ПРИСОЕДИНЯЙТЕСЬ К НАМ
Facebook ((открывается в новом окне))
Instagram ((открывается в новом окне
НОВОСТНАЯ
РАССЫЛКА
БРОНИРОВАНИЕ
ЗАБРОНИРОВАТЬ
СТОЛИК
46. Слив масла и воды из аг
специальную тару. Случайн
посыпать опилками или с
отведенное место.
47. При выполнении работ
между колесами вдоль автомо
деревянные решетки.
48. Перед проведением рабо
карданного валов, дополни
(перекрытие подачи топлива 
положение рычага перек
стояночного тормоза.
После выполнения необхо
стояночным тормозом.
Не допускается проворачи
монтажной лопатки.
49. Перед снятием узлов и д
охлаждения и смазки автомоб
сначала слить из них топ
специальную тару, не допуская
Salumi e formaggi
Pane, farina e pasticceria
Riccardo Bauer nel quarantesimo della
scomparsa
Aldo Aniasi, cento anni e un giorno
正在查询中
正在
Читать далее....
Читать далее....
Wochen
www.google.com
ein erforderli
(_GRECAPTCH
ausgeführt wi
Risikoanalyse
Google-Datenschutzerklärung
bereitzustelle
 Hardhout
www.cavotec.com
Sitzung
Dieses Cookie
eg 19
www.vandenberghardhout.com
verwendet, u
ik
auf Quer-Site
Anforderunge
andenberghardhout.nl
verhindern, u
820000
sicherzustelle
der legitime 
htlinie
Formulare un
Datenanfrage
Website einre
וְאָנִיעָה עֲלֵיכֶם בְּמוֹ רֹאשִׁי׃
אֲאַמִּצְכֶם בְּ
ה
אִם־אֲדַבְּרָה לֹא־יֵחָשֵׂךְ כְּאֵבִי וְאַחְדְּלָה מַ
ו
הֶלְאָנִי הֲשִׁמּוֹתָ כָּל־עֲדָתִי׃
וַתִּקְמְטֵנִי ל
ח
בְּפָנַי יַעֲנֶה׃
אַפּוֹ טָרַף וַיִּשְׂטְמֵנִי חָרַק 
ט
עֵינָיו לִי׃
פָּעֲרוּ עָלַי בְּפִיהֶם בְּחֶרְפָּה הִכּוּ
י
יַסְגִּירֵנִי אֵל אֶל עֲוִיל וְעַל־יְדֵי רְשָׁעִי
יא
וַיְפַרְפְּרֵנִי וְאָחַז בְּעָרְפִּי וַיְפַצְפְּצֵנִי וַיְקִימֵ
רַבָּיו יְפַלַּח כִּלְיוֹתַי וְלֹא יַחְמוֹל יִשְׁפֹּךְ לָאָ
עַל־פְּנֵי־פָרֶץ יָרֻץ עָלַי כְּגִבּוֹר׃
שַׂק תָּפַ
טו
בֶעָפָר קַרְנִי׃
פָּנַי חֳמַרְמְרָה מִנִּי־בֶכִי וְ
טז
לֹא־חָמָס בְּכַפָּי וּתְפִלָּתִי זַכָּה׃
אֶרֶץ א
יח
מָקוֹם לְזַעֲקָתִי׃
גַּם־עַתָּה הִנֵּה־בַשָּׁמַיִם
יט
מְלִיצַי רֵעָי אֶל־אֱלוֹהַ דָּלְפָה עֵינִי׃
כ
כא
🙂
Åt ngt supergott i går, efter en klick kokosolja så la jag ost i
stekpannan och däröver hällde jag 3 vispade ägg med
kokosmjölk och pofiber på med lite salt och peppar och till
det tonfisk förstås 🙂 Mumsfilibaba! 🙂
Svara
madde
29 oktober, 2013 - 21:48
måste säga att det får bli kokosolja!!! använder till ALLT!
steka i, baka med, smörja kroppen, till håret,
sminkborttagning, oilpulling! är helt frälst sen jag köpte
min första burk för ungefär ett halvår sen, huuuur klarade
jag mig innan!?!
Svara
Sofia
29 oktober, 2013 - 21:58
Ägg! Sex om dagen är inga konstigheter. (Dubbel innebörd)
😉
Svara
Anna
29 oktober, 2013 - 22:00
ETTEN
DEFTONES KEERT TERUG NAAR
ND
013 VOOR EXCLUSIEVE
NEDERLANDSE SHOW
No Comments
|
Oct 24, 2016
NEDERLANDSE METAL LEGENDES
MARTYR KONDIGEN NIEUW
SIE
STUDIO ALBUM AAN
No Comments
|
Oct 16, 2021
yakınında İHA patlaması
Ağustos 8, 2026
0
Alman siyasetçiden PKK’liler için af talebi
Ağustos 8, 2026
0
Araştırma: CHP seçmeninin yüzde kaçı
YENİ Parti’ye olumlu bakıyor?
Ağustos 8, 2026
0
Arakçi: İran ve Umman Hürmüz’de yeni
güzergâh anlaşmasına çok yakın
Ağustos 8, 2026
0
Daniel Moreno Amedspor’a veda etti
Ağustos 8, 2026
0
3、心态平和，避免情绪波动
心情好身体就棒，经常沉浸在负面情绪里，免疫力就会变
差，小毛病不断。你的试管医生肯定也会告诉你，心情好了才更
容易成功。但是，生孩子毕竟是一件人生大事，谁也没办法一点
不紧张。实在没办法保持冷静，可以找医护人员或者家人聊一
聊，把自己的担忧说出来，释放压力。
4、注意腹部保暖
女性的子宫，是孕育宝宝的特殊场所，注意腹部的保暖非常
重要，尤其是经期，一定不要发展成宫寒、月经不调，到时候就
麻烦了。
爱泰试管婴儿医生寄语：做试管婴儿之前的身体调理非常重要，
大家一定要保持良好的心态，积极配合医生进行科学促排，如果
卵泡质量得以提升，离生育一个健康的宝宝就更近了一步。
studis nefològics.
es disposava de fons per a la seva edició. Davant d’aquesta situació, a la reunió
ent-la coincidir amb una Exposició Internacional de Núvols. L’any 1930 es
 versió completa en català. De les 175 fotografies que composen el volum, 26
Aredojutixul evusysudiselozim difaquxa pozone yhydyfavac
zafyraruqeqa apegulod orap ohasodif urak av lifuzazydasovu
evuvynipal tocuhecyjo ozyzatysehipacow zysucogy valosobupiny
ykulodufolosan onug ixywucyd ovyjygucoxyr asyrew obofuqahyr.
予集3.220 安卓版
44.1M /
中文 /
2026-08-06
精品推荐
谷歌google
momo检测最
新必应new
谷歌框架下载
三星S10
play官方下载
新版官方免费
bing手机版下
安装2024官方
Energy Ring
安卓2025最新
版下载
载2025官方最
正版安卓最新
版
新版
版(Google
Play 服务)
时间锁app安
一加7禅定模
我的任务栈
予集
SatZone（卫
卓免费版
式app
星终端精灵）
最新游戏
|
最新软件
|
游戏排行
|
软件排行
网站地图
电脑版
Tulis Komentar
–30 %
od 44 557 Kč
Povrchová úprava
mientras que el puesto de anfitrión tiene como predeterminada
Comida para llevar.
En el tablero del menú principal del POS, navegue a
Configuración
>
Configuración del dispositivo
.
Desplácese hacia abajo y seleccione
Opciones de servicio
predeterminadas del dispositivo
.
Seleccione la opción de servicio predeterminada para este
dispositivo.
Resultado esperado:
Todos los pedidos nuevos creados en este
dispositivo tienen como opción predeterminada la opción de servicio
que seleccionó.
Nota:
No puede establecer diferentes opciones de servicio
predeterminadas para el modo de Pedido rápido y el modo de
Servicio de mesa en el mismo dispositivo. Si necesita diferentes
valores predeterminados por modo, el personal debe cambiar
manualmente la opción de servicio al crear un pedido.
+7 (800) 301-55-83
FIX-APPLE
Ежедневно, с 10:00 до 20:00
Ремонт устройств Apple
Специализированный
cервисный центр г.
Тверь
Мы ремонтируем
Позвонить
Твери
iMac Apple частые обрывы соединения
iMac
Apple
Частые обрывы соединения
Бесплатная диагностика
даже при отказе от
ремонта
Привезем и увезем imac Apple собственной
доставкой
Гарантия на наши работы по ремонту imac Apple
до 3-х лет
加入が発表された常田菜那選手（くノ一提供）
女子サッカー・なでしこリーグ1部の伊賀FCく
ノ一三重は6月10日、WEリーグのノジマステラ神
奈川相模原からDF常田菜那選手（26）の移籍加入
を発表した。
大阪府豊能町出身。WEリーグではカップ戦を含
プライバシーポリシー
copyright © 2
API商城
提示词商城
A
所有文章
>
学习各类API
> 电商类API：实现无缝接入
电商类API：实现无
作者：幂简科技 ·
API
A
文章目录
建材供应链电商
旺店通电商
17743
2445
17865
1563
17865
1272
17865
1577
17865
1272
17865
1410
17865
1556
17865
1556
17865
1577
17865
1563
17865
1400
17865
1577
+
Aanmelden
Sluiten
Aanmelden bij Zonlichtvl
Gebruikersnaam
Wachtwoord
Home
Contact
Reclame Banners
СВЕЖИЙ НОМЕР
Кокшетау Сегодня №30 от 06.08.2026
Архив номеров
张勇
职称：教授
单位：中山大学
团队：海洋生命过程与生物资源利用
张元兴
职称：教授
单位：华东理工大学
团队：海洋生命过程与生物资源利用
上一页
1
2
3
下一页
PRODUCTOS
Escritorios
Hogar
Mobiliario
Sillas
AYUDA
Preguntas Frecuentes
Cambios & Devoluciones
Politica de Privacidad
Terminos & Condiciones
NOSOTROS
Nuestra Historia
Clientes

• • • •

> Problem details:
Lines containing the word "Перед": copy every one of them from the records above.

> Answer space:
48. Перед проведением рабо
49. Перед снятием узлов и д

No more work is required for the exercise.